TechCrunch got in touch with Meta, Google, OpenAI, and Amazon (all mentioned in the study). No one responded immediately.

LM Arena in Hot Water

In this article, the author calls on LM Arena to implement many changes designed to make the chatbot arena more "fair". The authors say, for example, LM Arena can set clear and transparent limits on the number of private tests that AI labs can perform and publicly disclose the scores of those tests.
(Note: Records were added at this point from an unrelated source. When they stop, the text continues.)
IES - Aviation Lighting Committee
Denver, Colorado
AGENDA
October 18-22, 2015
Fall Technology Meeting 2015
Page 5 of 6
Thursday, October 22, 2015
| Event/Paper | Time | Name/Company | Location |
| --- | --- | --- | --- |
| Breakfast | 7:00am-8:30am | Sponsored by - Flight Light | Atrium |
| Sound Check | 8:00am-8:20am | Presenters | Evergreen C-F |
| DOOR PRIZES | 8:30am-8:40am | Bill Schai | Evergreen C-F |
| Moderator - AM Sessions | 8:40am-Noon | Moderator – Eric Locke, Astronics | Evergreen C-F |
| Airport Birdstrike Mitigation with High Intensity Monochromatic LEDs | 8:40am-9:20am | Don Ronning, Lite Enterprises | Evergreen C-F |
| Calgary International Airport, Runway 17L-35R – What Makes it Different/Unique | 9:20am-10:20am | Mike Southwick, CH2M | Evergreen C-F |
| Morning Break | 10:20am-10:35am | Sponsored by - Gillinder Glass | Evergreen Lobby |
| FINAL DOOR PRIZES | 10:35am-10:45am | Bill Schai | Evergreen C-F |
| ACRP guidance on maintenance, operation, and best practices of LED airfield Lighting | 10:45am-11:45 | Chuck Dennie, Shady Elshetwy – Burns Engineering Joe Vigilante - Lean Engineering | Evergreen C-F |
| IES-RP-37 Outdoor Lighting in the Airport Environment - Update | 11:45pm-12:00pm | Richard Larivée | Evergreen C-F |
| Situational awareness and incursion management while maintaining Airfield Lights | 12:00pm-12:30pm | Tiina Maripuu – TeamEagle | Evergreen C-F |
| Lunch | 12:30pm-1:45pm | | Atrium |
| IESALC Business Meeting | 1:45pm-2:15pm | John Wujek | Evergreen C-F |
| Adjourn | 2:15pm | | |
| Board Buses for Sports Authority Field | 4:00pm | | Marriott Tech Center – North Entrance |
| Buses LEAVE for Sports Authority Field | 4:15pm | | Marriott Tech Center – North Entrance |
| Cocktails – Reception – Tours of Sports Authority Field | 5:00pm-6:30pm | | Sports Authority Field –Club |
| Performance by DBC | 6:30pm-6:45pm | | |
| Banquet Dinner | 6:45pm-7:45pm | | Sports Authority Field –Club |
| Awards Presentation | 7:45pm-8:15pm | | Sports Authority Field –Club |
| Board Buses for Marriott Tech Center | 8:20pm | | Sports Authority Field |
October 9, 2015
In an article on X, LM Arena rejected the suggestions, claiming it has released information on releasing pre-release tests since March 2024. The benchmarking organization also said that “it doesn’t make sense to show scores for pre-issued models that are not publicly available,” and that the AI ​​community cannot test itself.

The researchers also said that the LM Arena could adjust the sampling rate of the chatbot gym to ensure that all models in the arena appear in the same number of battles. LM Arena has publicly accepted the suggestion, noting that it will create a new sampling algorithm.

The paper comes weeks after Meta got the gaming benchmark at Chatbot Arena, its aforementioned Llama 4 model. Meta optimized one of the "conversational" Llama 4 models, which helped it score impressive scores on Chatbot Arena's rankings. But the company has never released an optimized model - the Vanilla version has performed worse in the chatbot arena.

At the time, LM Arena said that Meta's benchmarking approach should be more transparent.

Earlier this month, LM Arena announced that it was setting up a company and plans to raise funds from investors. The study added reviews of private benchmark organizations and whether they can be trusted to evaluate AI models without affecting the clouding process.